Na sequência de uma «polémica dos crucifixos» que ficará na história das relações entre o Estado e as igrejas em Portugal, o Diário Ateísta (o blogue de referência para ateus, agnósticos e crentes não clericais) foi descoberto por uma turba de católicos com os quais tenho tentado manter diálogos construtivos – sempre com a minha paciência de ateu que anda desde a escola primária a explicar a católicos e outros que a virtude não depende da crença, e que o Estado não existe para resolver os problemas hipotéticos do «Céu», mas sim os problemas, indubitavelmente reais, da Terra.

Como alguns desses crentes não querem fazer o esforço de confirmar nos arquivos do Diário Ateísta o que afirmo efectivamente, talvez lhes aproveite explicar novamente que defendo a laicidade porque essa é a forma de conciliar a liberdade individual de todos: os que seguem a religião maioritária, os que aderem a uma religião minoritária, e os que não têm religião alguma. Só se o Estado for incompetente em matéria religiosa, se abstiver de se pronunciar sobre religião (quer assumindo símbolos religiosos quer apoiando uma confissão religiosa) é que seremos efectivamente livres de seguir esta ou aquela opção em matéria religiosa. Se assim não for, as confissões religiosas apoiadas pelo Estado terão vantagens indevidas, e a confusão entre espaços estatais – como a escola – e espaços privados – como as igrejas – instalar-se-á.

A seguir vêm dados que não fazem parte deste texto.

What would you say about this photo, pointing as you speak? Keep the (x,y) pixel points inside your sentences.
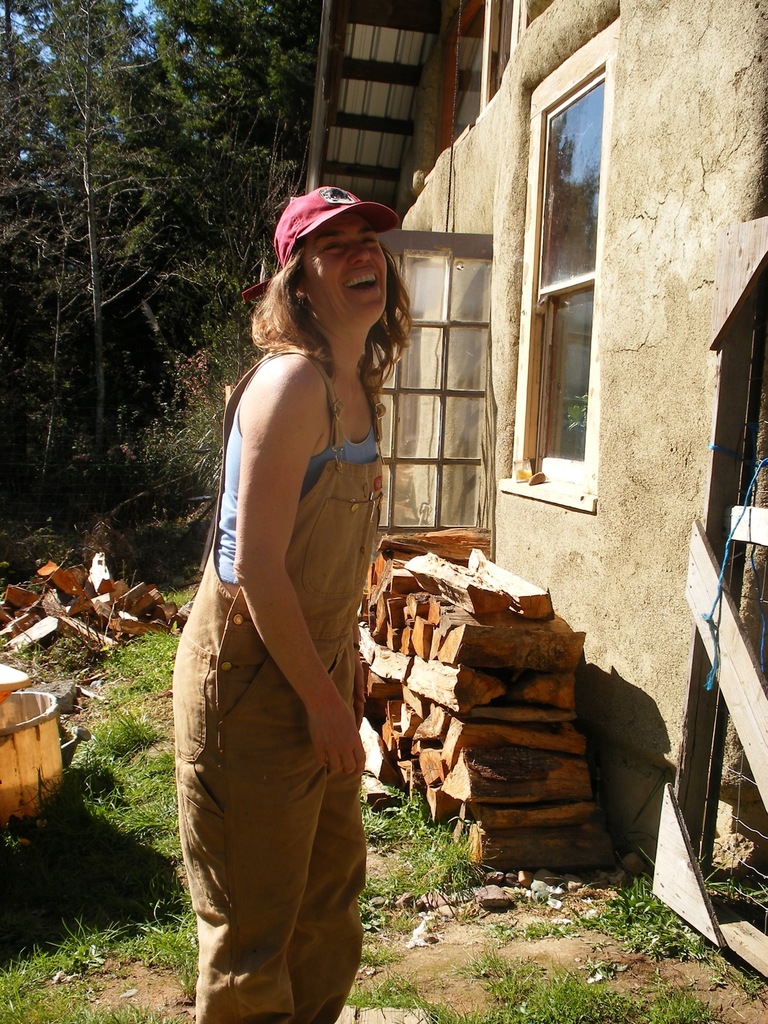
In this image in the center (296,417) there is one woman (308,547) who is standing and smiling, and in the background (524,573) there is a house (662,620) and some wooden sticks (375,651) and a bucket (48,758). At the bottom (183,958) there is grass (11,895), and in the background (171,147) there are some trees (195,123).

A distinção entre domínio público e domínio privado parece ser difícil para muitos católicos. E no entanto, é essencial que no domínio público (nos serviços públicos, nomeadamente) não haja qualquer coacção religiosa ou ideológica sobre os cidadãos, e que seja preservado o seu direito à privacidade em matéria de convicção. No domínio privado (e associativo), cada um faz o que quer e como quer, desde que não infrinja os direitos de outrem.

Muitos católicos afirmam, equivocadamente, que assim se interdita a expressão religiosa no «espaço público». No entanto, a laicidade é uma exigência de neutralidade do espaço estatal. As ruas, por exemplo, são um espaço público em que a manifestação de uma religião deve ser livre – desde que reste espaço para outras manifestações do foro privado (como as marchas do «orgulho guei») e para irmos trabalhar, às compras ou passear.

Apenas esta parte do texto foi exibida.